Le beau parleur offrait alors une bouteille de vin ou de champagne aux victimes, ainsi qu’une boîte de chocolats qu’il déballait et, dans certains cas, qu’il mettait lui-même dans leurs bouches.

« J’ai ressenti l’effet presque immédiatement. J’ai senti mes jambes devenir molles, et après, je ne me souviens de rien », a relaté au Journal l’une de ses victimes, Berthe Cadorette, 72 ans, qui n’avait repris conscience que le lendemain du larcin.

La présence de clonazépam – une benzodiazépine notamment utilisée comme sédatif et anticonvulsif – a été décelée dans l’urine de toutes les victimes et dans des chocolats trouvés chez elles par la police.

« J’ai fait une erreur »

Me Rousse a précisé que les victimes sont restées craintives et anxieuses.

« Je vis dans la peur », a dit une femme de 77 ans qui a dû être hospitalisée durant trois jours après avoir avalé un chocolat contaminé par Chekakri.

« Je suis très désolé et je demande pardon aux victimes.

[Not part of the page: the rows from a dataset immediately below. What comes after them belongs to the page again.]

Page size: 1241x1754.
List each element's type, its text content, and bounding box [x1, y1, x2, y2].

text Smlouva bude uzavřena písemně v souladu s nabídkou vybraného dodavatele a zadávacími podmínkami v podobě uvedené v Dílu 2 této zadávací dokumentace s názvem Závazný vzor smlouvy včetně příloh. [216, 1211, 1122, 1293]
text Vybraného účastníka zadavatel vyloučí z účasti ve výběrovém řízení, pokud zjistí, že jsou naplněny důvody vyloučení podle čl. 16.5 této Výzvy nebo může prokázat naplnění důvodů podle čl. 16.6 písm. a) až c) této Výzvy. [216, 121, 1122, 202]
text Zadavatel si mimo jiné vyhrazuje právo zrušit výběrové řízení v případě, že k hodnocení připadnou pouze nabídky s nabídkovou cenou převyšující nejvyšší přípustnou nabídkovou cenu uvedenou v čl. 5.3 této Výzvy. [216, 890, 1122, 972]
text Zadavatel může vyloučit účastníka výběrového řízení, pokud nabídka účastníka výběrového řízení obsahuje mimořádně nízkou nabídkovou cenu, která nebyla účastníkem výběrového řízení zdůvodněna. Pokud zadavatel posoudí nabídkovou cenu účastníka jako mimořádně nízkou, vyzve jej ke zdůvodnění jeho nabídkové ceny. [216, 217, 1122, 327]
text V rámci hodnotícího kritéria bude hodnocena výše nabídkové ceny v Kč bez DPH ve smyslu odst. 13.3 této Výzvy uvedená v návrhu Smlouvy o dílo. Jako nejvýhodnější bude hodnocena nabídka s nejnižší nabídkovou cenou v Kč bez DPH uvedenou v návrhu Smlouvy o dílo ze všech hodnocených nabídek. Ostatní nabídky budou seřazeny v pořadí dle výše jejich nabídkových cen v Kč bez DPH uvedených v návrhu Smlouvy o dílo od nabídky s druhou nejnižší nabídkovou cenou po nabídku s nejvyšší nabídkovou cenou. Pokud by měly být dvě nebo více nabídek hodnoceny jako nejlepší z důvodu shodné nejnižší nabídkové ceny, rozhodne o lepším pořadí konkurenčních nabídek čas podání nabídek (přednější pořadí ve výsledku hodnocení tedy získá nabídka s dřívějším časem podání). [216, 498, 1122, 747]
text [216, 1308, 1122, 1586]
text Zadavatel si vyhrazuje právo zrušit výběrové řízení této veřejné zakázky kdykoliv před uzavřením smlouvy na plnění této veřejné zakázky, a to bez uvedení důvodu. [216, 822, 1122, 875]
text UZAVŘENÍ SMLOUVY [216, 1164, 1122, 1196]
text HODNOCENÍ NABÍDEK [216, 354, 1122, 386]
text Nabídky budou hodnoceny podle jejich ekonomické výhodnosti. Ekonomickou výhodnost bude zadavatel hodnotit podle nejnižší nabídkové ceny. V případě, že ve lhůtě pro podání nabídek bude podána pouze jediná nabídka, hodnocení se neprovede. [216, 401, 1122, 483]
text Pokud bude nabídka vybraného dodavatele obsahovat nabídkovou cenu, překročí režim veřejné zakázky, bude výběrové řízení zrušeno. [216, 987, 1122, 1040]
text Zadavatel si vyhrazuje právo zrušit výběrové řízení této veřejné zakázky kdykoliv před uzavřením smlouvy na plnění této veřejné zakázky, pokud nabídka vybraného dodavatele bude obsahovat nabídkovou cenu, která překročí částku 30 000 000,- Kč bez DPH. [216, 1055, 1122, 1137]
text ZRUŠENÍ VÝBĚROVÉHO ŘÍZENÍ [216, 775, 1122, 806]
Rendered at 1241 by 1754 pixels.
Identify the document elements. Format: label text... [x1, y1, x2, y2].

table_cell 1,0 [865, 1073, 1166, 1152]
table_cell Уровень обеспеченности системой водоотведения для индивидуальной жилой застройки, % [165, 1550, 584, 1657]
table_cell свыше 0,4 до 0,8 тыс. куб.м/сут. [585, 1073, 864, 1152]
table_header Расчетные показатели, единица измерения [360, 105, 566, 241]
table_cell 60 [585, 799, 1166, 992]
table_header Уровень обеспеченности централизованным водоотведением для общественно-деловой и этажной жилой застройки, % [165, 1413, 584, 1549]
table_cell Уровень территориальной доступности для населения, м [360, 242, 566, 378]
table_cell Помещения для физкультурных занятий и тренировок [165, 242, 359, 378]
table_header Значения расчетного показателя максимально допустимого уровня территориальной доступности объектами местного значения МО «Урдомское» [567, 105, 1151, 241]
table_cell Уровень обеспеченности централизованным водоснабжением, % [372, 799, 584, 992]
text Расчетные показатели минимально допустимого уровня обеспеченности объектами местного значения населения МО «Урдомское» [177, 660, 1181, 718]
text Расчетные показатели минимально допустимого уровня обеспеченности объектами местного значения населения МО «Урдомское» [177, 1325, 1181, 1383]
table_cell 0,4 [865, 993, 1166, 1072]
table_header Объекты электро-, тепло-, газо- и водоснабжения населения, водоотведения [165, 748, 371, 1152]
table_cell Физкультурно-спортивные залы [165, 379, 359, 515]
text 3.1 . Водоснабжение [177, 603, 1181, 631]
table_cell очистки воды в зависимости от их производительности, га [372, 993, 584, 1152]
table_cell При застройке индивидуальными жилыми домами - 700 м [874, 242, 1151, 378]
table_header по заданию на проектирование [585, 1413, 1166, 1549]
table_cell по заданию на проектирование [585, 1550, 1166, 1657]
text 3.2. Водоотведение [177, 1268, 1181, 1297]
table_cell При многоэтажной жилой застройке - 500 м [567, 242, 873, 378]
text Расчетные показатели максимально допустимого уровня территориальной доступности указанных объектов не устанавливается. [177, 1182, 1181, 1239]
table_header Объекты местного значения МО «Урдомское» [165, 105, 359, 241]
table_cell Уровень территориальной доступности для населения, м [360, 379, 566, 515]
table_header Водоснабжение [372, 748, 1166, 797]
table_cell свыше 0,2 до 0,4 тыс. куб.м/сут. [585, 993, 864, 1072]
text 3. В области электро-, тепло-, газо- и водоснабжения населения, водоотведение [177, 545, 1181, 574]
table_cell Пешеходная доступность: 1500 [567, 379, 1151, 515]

Je sais que j’ai fait une énorme erreur », a bredouillé le fautif après avoir plaidé coupable.

« Ça fait beaucoup d’erreurs, vous ne trouvez pas ? », a rétorqué le juge Thierry Nadon.

Chekakri a lui-même avoué au SPVM qu’il a déjà été condamné à 40 mois de prison à Hong Kong et à quatre ans de taule en Chine pour avoir usé du même stratagème et du même médicament sur d’autres victimes, depuis le début des années 2000.


Traqué par le SPVM et Interpol après avoir fui le pays, Hamid Chekakri avait été appréhendé le 31 mars dernier à l’aéroport d’Atlanta, aux États-Unis. Il sera sans doute expulsé du Canada à l’expiration de sa peine.